An analysis of cumulative risks based on biomonitoring data for six phthalates using the Maximum Cumulative Ratio.

The Maximum Cumulative Ratio (MCR) quantifies the degree to which a single chemical drives the cumulative risk of an individual exposed to multiple chemicals. Phthalates are a class of chemicals with ubiquitous exposures in the general population that have the potential to cause adverse health effects in humans. This work used the MCR to evaluate coexposures to six phthalates as measured in biomonitoring data from the most recent cycle (2013–2014) of the National Health and Nutrition Examination Survey (NHANES). The values of MCR, Hazard Index (HI), and phthalate-specific Hazard Quotients (HQs) were determined for 2663 NHANES participants aged six years and older by using reverse dosimetry techniques to calculate steady-state doses consistent with concentrations of metabolites of six phthalates in urine and using Tolerable Daily Intake values. There were 21 participants (0.8% of the NHANES sample) with HI>1. Of those, 43% (9/21) would have been missed by chemical-by-chemical assessments (i.e. all HQs were less than one). The mean MCR value in the 21 participants was 2.1. HI and MCR values were negatively correlated (p<0.001) indicating that most participants, especially those with elevated HI values, had their cumulative risks driven by relatively large doses of a single phthalate rather than doses of multiple phthalates.
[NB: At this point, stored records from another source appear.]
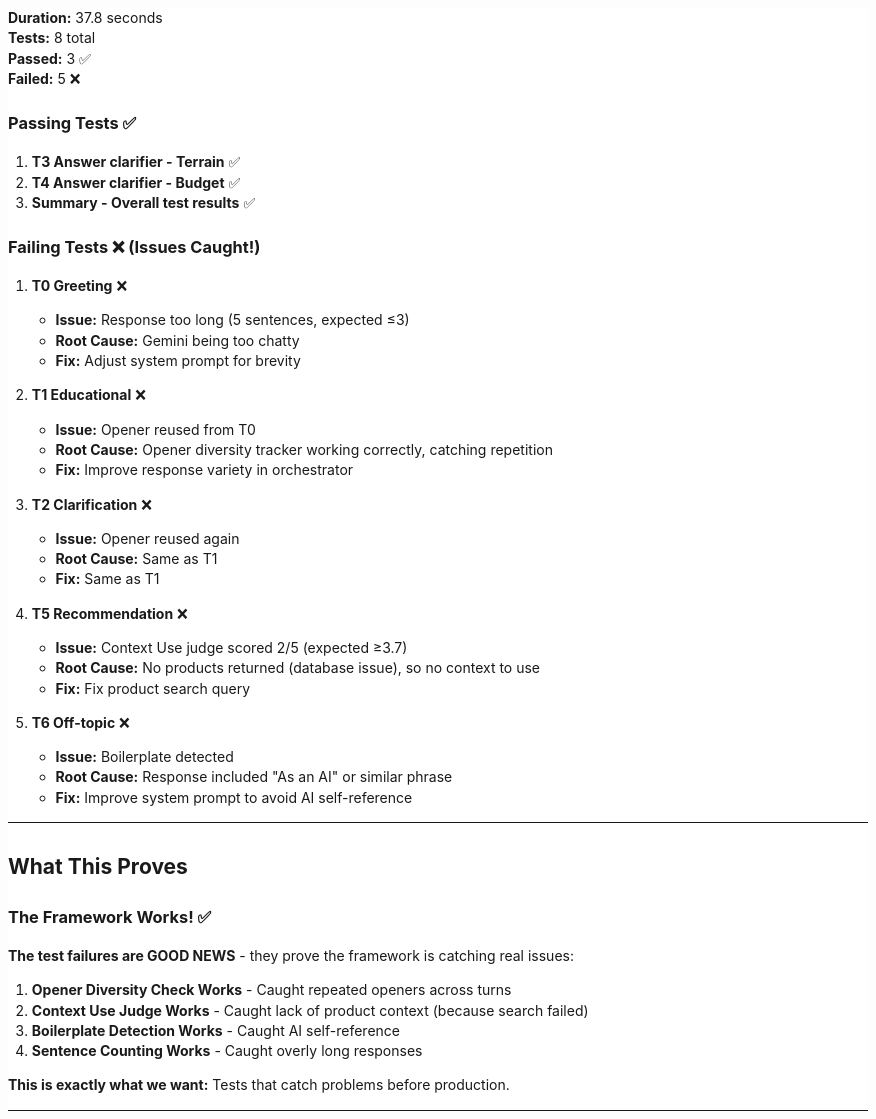 **Duration:** 37.8 seconds  
**Tests:** 8 total  
**Passed:** 3 ✅  
**Failed:** 5 ❌

### Passing Tests ✅

1. **T3 Answer clarifier - Terrain** ✅
2. **T4 Answer clarifier - Budget** ✅
3. **Summary - Overall test results** ✅

### Failing Tests ❌ (Issues Caught!)

1. **T0 Greeting** ❌
   - **Issue:** Response too long (5 sentences, expected ≤3)
   - **Root Cause:** Gemini being too chatty
   - **Fix:** Adjust system prompt for brevity

2. **T1 Educational** ❌
   - **Issue:** Opener reused from T0
   - **Root Cause:** Opener diversity tracker working correctly, catching repetition
   - **Fix:** Improve response variety in orchestrator

3. **T2 Clarification** ❌
   - **Issue:** Opener reused again
   - **Root Cause:** Same as T1
   - **Fix:** Same as T1

4. **T5 Recommendation** ❌
   - **Issue:** Context Use judge scored 2/5 (expected ≥3.7)
   - **Root Cause:** No products returned (database issue), so no context to use
   - **Fix:** Fix product search query

5. **T6 Off-topic** ❌
   - **Issue:** Boilerplate detected
   - **Root Cause:** Response included "As an AI" or similar phrase
   - **Fix:** Improve system prompt to avoid AI self-reference

---

## What This Proves

### The Framework Works! ✅

**The test failures are GOOD NEWS** - they prove the framework is catching real issues:

1. **Opener Diversity Check Works** - Caught repeated openers across turns
2. **Context Use Judge Works** - Caught lack of product context (because search failed)
3. **Boilerplate Detection Works** - Caught AI self-reference
4. **Sentence Counting Works** - Caught overly long responses

**This is exactly what we want:** Tests that catch problems before production.

---
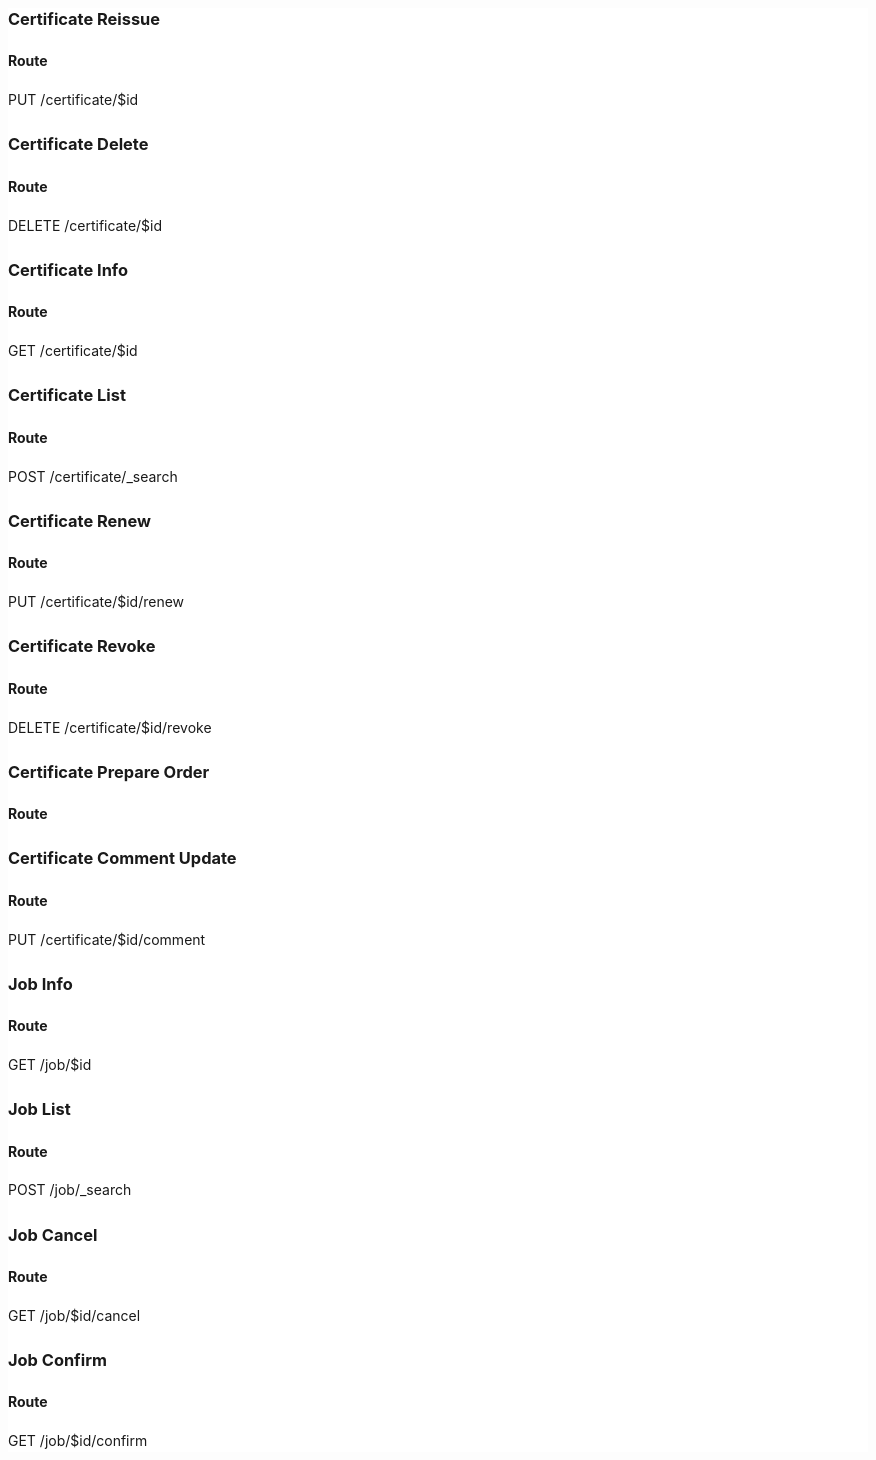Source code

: ### Certificate Reissue
#### Route
PUT /certificate/$id

### Certificate Delete
#### Route
DELETE /certificate/$id

### Certificate Info
#### Route
GET /certificate/$id

### Certificate List
#### Route
POST /certificate/_search

### Certificate Renew
#### Route
PUT /certificate/$id/renew

### Certificate Revoke
#### Route
DELETE /certificate/$id/revoke

### Certificate Prepare Order
#### Route

### Certificate Comment Update
#### Route
PUT /certificate/$id/comment

### Job Info
#### Route
GET /job/$id

### Job List
#### Route
POST /job/_search

### Job Cancel
#### Route
GET /job/$id/cancel

### Job Confirm
#### Route
GET /job/$id/confirm
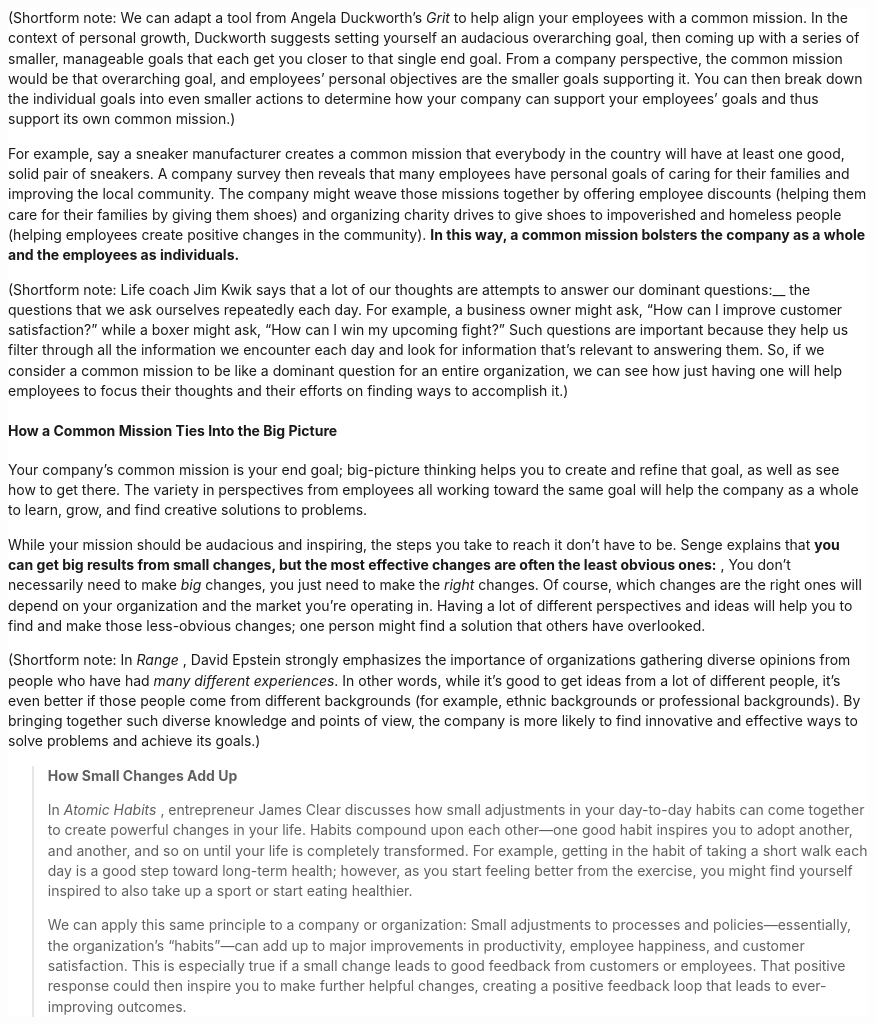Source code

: (Shortform note: We can adapt a tool from Angela Duckworth’s _Grit_ to help align your employees with a common mission. In the context of personal growth, Duckworth suggests setting yourself an audacious overarching goal, then coming up with a series of smaller, manageable goals that each get you closer to that single end goal. From a company perspective, the common mission would be that overarching goal, and employees’ personal objectives are the smaller goals supporting it. You can then break down the individual goals into even smaller actions to determine how your company can support your employees’ goals and thus support its own common mission.)

For example, say a sneaker manufacturer creates a common mission that everybody in the country will have at least one good, solid pair of sneakers. A company survey then reveals that many employees have personal goals of caring for their families and improving the local community. The company might weave those missions together by offering employee discounts (helping them care for their families by giving them shoes) and organizing charity drives to give shoes to impoverished and homeless people (helping employees create positive changes in the community). **In this way, a common mission bolsters the company as a whole and the employees as individuals.**

(Shortform note: Life coach Jim Kwik says that a lot of our thoughts are attempts to answer our dominant questions:__ the questions that we ask ourselves repeatedly each day. For example, a business owner might ask, “How can I improve customer satisfaction?” while a boxer might ask, “How can I win my upcoming fight?” Such questions are important because they help us filter through all the information we encounter each day and look for information that’s relevant to answering them. So, if we consider a common mission to be like a dominant question for an entire organization, we can see how just having one will help employees to focus their thoughts and their efforts on finding ways to accomplish it.)

#### How a Common Mission Ties Into the Big Picture

Your company’s common mission is your end goal; big-picture thinking helps you to create and refine that goal, as well as see how to get there. The variety in perspectives from employees all working toward the same goal will help the company as a whole to learn, grow, and find creative solutions to problems.

While your mission should be audacious and inspiring, the steps you take to reach it don’t have to be. Senge explains that **you can get big results from small changes, but the most effective changes are often the least obvious ones:** , You don’t necessarily need to make _big_ changes, you just need to make the _right_ changes. Of course, which changes are the right ones will depend on your organization and the market you’re operating in. Having a lot of different perspectives and ideas will help you to find and make those less-obvious changes; one person might find a solution that others have overlooked.

(Shortform note: In _Range_ , David Epstein strongly emphasizes the importance of organizations gathering diverse opinions from people who have had _many different experiences_. In other words, while it’s good to get ideas from a lot of different people, it’s even better if those people come from different backgrounds (for example, ethnic backgrounds or professional backgrounds). By bringing together such diverse knowledge and points of view, the company is more likely to find innovative and effective ways to solve problems and achieve its goals.)

> **How Small Changes Add Up**
> 
> In _Atomic Habits_ , entrepreneur James Clear discusses how small adjustments in your day-to-day habits can come together to create powerful changes in your life. Habits compound upon each other—one good habit inspires you to adopt another, and another, and so on until your life is completely transformed. For example, getting in the habit of taking a short walk each day is a good step toward long-term health; however, as you start feeling better from the exercise, you might find yourself inspired to also take up a sport or start eating healthier.
> 
> We can apply this same principle to a company or organization: Small adjustments to processes and policies—essentially, the organization’s “habits”—can add up to major improvements in productivity, employee happiness, and customer satisfaction. This is especially true if a small change leads to good feedback from customers or employees. That positive response could then inspire you to make further helpful changes, creating a positive feedback loop that leads to ever-improving outcomes.
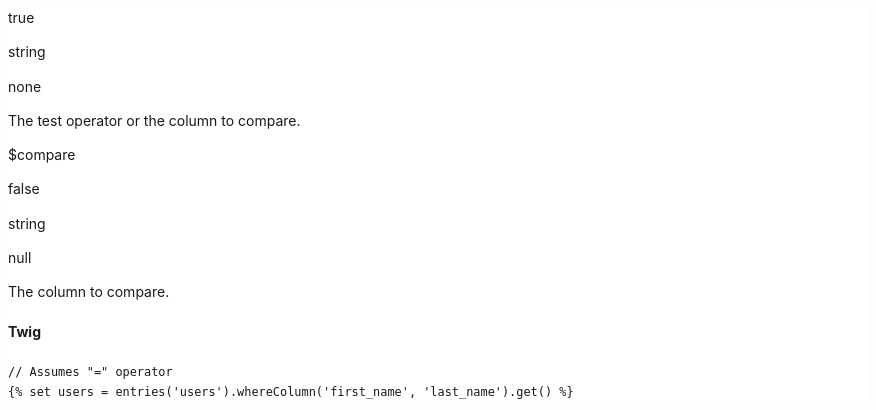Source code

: true

</td>

<td>

string

</td>

<td>

none

</td>

<td>

The test operator or the column to compare.

</td>

</tr>

<tr>

<td>

$compare

</td>

<td>

false

</td>

<td>

string

</td>

<td>

null

</td>

<td>

The column to compare.

</td>

</tr>

</tbody>

</table>

#### Twig

    // Assumes "=" operator
    {% set users = entries('users').whereColumn('first_name', 'last_name').get() %}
The dominate phthalate varied across participants. Children (aged 6–17years) had a higher HI values (p<0.01) than adults (18+ years). However, the probability of having HI>1 was not driven by age, gender, or ethnicity. The cumulative exposures of concern largely originated from a subset of three of the fifteen possible pairs of the six phthalates. These findings suggest that cumulative exposures were a potential concern for a small portion of the surveyed participants involving a subset of the phthalates explored. The largest risks tended to occur in individuals whose exposures were dominated by a single phthalate.